Effect of Loop Depth on Efficiency
Varying the number of loops (and thus, natural early-exit points) further improves compute-quality tradeoffs. As the number of loops increases (e.g., R3 versus R4 for 16 effective layers), more exit opportunities arise, each corresponding to a point where the model’s output is well-formed.
Figure 8: Increasing loop count enhances the compute-quality tradeoffs—more loop boundaries provide more high-quality exit opportunities; Looped-MoE configurations dominate non-looped MoE regardless of exit restrictions.
Practical and Theoretical Implications
The empirical evidence shows that the simple substitution of dense FFNs with sparse MoE layers in looped transformers is both necessary and sufficient to close the scaling gap relative to dense baselines.

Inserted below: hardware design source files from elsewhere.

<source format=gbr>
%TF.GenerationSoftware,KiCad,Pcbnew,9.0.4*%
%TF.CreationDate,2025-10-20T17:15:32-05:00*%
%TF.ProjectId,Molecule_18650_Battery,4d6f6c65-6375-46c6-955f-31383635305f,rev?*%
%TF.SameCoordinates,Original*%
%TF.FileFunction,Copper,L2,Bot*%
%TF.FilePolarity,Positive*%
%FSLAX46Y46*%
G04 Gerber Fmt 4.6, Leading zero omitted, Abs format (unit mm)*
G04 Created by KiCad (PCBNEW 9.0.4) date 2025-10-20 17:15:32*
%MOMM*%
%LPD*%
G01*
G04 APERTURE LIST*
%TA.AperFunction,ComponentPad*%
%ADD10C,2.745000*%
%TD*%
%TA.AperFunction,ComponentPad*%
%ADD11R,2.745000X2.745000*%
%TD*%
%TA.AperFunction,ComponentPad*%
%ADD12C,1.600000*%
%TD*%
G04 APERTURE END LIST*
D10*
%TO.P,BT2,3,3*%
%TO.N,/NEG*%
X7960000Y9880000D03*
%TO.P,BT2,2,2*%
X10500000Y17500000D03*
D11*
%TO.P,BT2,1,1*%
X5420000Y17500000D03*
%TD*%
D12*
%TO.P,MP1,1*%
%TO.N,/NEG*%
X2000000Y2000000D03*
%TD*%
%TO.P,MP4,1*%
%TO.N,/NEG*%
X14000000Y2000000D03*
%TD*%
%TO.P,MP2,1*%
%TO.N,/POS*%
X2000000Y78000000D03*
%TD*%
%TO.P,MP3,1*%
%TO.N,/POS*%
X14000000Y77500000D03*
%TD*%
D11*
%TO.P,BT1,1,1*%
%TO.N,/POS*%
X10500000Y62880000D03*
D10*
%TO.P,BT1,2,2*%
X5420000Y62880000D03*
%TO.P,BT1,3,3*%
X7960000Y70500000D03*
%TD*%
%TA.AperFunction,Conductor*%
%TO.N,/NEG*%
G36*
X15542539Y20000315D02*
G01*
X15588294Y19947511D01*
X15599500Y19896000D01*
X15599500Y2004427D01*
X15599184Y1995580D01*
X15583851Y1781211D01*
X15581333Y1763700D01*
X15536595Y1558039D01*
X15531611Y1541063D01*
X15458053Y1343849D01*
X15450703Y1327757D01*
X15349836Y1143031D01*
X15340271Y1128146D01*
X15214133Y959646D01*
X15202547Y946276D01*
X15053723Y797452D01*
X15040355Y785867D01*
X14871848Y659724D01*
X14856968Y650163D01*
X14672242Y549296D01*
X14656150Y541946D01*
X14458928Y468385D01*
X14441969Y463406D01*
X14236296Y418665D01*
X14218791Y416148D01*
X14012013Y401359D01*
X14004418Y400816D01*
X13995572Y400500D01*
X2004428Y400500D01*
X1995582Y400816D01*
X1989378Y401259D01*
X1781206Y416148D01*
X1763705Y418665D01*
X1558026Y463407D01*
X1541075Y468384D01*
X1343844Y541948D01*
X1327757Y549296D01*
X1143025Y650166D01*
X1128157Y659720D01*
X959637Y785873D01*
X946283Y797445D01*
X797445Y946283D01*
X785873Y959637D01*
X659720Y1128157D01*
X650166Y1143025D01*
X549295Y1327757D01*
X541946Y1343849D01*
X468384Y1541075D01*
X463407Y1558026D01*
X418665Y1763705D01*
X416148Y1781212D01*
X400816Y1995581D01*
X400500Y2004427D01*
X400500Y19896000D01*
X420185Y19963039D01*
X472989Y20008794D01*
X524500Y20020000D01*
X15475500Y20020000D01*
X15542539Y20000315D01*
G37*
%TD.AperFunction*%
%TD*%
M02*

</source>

This positions Looped-MoE as the optimal design point for practitioners aiming to minimize storage and inference costs at a given quality level. The mechanism is purely architectural; no additional supervision or training regime is required.

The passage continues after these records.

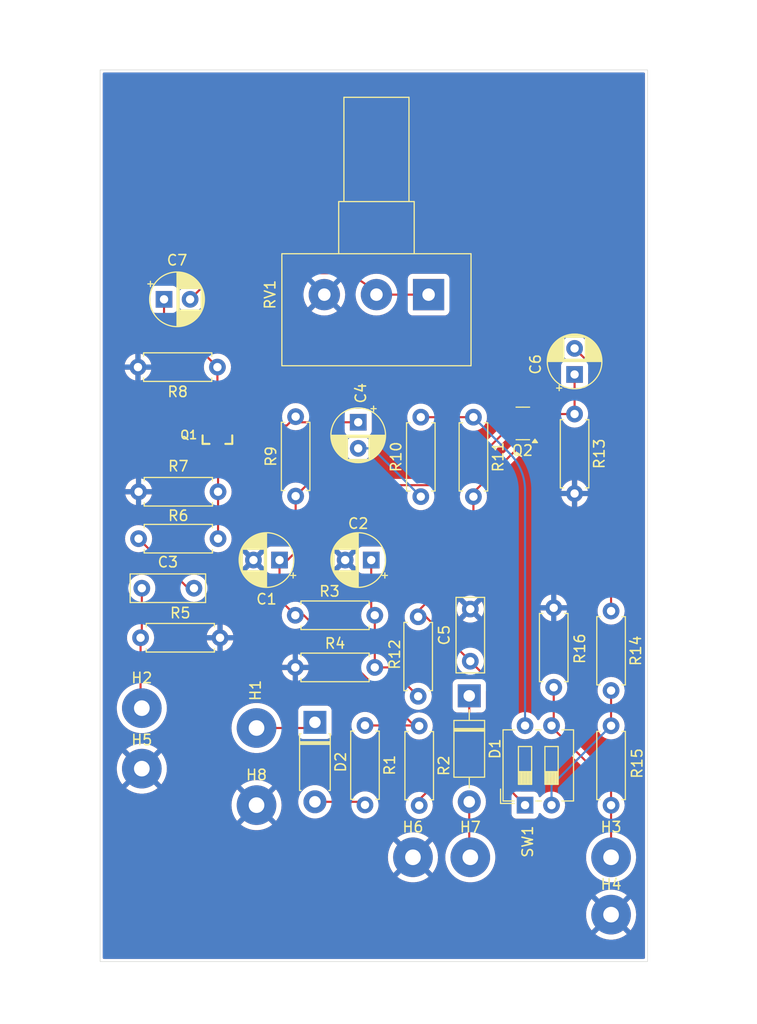
<source format=kicad_pcb>
(kicad_pcb
	(version 20240108)
	(generator "pcbnew")
	(generator_version "8.0")
	(general
		(thickness 1.6)
		(legacy_teardrops no)
	)
	(paper "A4")
	(layers
		(0 "F.Cu" signal)
		(31 "B.Cu" signal)
		(32 "B.Adhes" user "B.Adhesive")
		(33 "F.Adhes" user "F.Adhesive")
		(34 "B.Paste" user)
		(35 "F.Paste" user)
		(36 "B.SilkS" user "B.Silkscreen")
		(37 "F.SilkS" user "F.Silkscreen")
		(38 "B.Mask" user)
		(39 "F.Mask" user)
		(40 "Dwgs.User" user "User.Drawings")
		(41 "Cmts.User" user "User.Comments")
		(42 "Eco1.User" user "User.Eco1")
		(43 "Eco2.User" user "User.Eco2")
		(44 "Edge.Cuts" user)
		(45 "Margin" user)
		(46 "B.CrtYd" user "B.Courtyard")
		(47 "F.CrtYd" user "F.Courtyard")
		(48 "B.Fab" user)
		(49 "F.Fab" user)
	)
	(setup
		(stackup
			(layer "F.SilkS"
				(type "Top Silk Screen")
			)
			(layer "F.Paste"
				(type "Top Solder Paste")
			)
			(layer "F.Mask"
				(type "Top Solder Mask")
				(thickness 0.01)
			)
			(layer "F.Cu"
				(type "copper")
				(thickness 0.035)
			)
			(layer "dielectric 1"
				(type "core")
				(thickness 1.51)
				(material "FR4")
				(epsilon_r 4.5)
				(loss_tangent 0.02)
			)
			(layer "B.Cu"
				(type "copper")
				(thickness 0.035)
			)
			(layer "B.Mask"
				(type "Bottom Solder Mask")
				(thickness 0.01)
			)
			(layer "B.Paste"
				(type "Bottom Solder Paste")
			)
			(layer "B.SilkS"
				(type "Bottom Silk Screen")
			)
			(copper_finish "None")
			(dielectric_constraints no)
		)
		(pad_to_mask_clearance 0)
		(allow_soldermask_bridges_in_footprints no)
		(pcbplotparams
			(layerselection 0x00010fc_ffffffff)
			(plot_on_all_layers_selection 0x0000000_00000000)
			(disableapertmacros no)
			(usegerberextensions no)
			(usegerberattributes yes)
			(usegerberadvancedattributes yes)
			(creategerberjobfile yes)
			(dashed_line_dash_ratio 12.000000)
			(dashed_line_gap_ratio 3.000000)
			(svgprecision 4)
			(plotframeref no)
			(viasonmask no)
			(mode 1)
			(useauxorigin no)
			(hpglpennumber 1)
			(hpglpenspeed 20)
			(hpglpendiameter 15.000000)
			(pdf_front_fp_property_popups yes)
			(pdf_back_fp_property_popups yes)
			(dxfpolygonmode yes)
			(dxfimperialunits yes)
			(dxfusepcbnewfont yes)
			(psnegative no)
			(psa4output no)
			(plotreference yes)
			(plotvalue yes)
			(plotfptext yes)
			(plotinvisibletext no)
			(sketchpadsonfab no)
			(subtractmaskfromsilk no)
			(outputformat 1)
			(mirror no)
			(drillshape 1)
			(scaleselection 1)
			(outputdirectory "")
		)
	)
	(net 0 "")
	(net 1 "Earth")
	(net 2 "/VA")
	(net 3 "/VB")
	(net 4 "Net-(C3-Pad2)")
	(net 5 "Net-(C3-Pad1)")
	(net 6 "Net-(C4-Pad1)")
	(net 7 "Net-(C4-Pad2)")
	(net 8 "/SWA2")
	(net 9 "Net-(Q2-E)")
	(net 10 "Net-(C6-Pad2)")
	(net 11 "Net-(C7-Pad2)")
	(net 12 "Net-(C7-Pad1)")
	(net 13 "Net-(D1-K)")
	(net 14 "+9V")
	(net 15 "Net-(D2-A)")
	(net 16 "Net-(D2-K)")
	(net 17 "/SWB2")
	(net 18 "Net-(Q1-Pad3)")
	(net 19 "/SWA1")
	(net 20 "/SWB1")
	(footprint "Library:1.5mm_MountingHole" (layer "F.Cu") (at 121 82.7))
	(footprint "Library:1.5mm_MountingHole" (layer "F.Cu") (at 166 97))
	(footprint "Package_TO_SOT_SMD:SOT-23" (layer "F.Cu") (at 157.5375 55.4 180))
	(footprint "Library:1.5mm_MountingHole" (layer "F.Cu") (at 132 92))
	(footprint "Library:StandardResistorPedal" (layer "F.Cu") (at 166 73.39 -90))
	(footprint "Library:StandardUnpolarizedCapacitorPedal" (layer "F.Cu") (at 121 71.2))
	(footprint "Library:1.5mm_MountingHole" (layer "F.Cu") (at 132 84.604888 -90))
	(footprint "Library:StandardResistorPedal" (layer "F.Cu") (at 120.69 66.45))
	(footprint "Library:StandardResistorPedal" (layer "F.Cu") (at 147.6 84.41 -90))
	(footprint "Library:StandardDiode1N4000" (layer "F.Cu") (at 137.6 84.06 -90))
	(footprint "Library:StandardResistorPedal" (layer "F.Cu") (at 166 84.39 -90))
	(footprint "Library:StandardPolarizedCapacitorPedal" (layer "F.Cu") (at 143 68.5 180))
	(footprint "Library:1.5mm_MountingHole" (layer "F.Cu") (at 121 88.5))
	(footprint "Library:1.5mm_MountingHole" (layer "F.Cu") (at 152.5 97))
	(footprint "Library:StandardResistorPedal" (layer "F.Cu") (at 147.5 81.56 90))
	(footprint "Library:StandardResistorPedal" (layer "F.Cu") (at 162.5 54.5 -90))
	(footprint "Library:StandardResistorPedal" (layer "F.Cu") (at 135.72 73.794888))
	(footprint "Library:StandardResistorPedal" (layer "F.Cu") (at 135.75 62.37 90))
	(footprint "Library:StandardResistorPedal" (layer "F.Cu") (at 142.4 84.36 -90))
	(footprint "Button_Switch_THT:SW_DIP_SPSTx02_Slide_6.7x6.64mm_W7.62mm_P2.54mm_LowProfile" (layer "F.Cu") (at 157.75 92 90))
	(footprint "Library:StandardPolarizedCapacitorPedal" (layer "F.Cu") (at 141.751666 55.289775 -90))
	(footprint "Library:StandardResistorPedal" (layer "F.Cu") (at 152.8 54.8 -90))
	(footprint "Library:StandardResistorPedal" (layer "F.Cu") (at 143.34 78.794888 180))
	(footprint "Library:SOT23" (layer "F.Cu") (at 128.25 56.7 180))
	(footprint "Library:StandardPolarizedCapacitorPedal" (layer "F.Cu") (at 123.13 43.5))
	(footprint "Library:StandardResistorPedal" (layer "F.Cu") (at 147.753332 62.42 90))
	(footprint "Library:StandardResistorPedal"
		(layer "F.Cu")
		(uuid "ca067a82-af2c-4554-ae64-11e6c6b608ca")
		(at 128.25 50 180)
		(descr "Resistor, Axial_DIN0207 series, Axial, Horizontal, pin pitch=7.62mm, 0.25W = 1/4W, length*diameter=6.3*2.5mm^2, http://cdn-reichelt.de/documents/datenblatt/B400/1_4W%23YAG.pdf")
		(tags "Resistor Axial_DIN0207 series Axial Horizontal pin pitch 7.62mm 0.25W = 1/4W length 6.3mm diameter 2.5mm")
		(property "Reference" "R8"
			(at 3.81 -2.37 0)
			(layer "F.SilkS")
			(uuid "2f62bf51-e744-4540-a019-be12ba7b973e")
			(effects
				(font
					(size 1 1)
					(thickness 0.15)
				)
			)
		)
		(property "Value" "47k"
			(at 3.81 2.37 0)
			(layer "F.Fab")
			(uuid "32cb4f0f-0d33-42f6-ad2e-d69c2d38b87e")
			(effects
				(font
					(size 1 1)
					(thickness 0.15)
				)
			)
		)
		(property "Footprint" "Library:StandardResistorPedal"
			(at 0 0 180)
			(unlocked yes)
			(layer "F.Fab")
			(hide yes)
			(uuid "ff1dac99-0f40-4b37-b77f-f580d369112f")
			(effects
				(font
					(size 1.27 1.27)
					(thickness 0.15)
				)
			)
		)
		(property "Datasheet" ""
			(at 0 0 180)
			(unlocked yes)
			(layer "F.Fab")
			(hide yes)
			(uuid "9fdbd08e-2238-4b08-a3f4-07e833030edf")
			(effects
				(font
					(size 1.27 1.27)
					(thickness 0.15)
				)
			)
		)
		(property "Description" "Resistor, US symbol"
			(at 0 0 180)
			(unlocked yes)
			(layer "F.Fab")
			(hide yes)
			(uuid "6ffe2964-4423-48ac-a5b4-137266eaa4f5")
			(effects
				(font
					(size 1.27 1.27)
					(thickness 0.15)
				)
			)
		)
		(property ki_fp_filters "R_*")
		(path "/
... [353372 chars truncated]
</source>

On the theoretical side, this work clarifies that the scaling deficit of looped architectures is caused by the interaction between weight tying and dense, input-invariant computation. Sparse, per-token expert routing injects the required per-depth heterogeneity for scaling laws to hold under weight sharing. The finding that looped models with MoE routing can outperform larger dense models on downstream tasks under matched compute suggests fertile ground for further investigation, particularly in test-time adaptive computation and hardware specialization.
Conclusion
Sparse Layers are Critical to Scaling Looped LLMs establishes that parameter tying in transformers, when combined with MoE routing, enables parameter- and compute-efficient architectures that scale comparably or better than traditional dense stacks. Looped-MoE not only matches or exceeds dense baselines in loss and downstream benchmark accuracy, but also unlocks superior early-exit strategies for inference acceleration. The architectural mechanisms underlying these results—specifically loop-divergent expert assignment and loop-boundary alignment for early exit—indicate clear, robust paths for the efficient deployment of increasingly deep LLMs. Future directions include extending to larger parameter regimes, integrating adaptive loop-depth mechanisms, and exploring the alignment of these architectural properties with emerging compute and memory-constrained hardware platforms.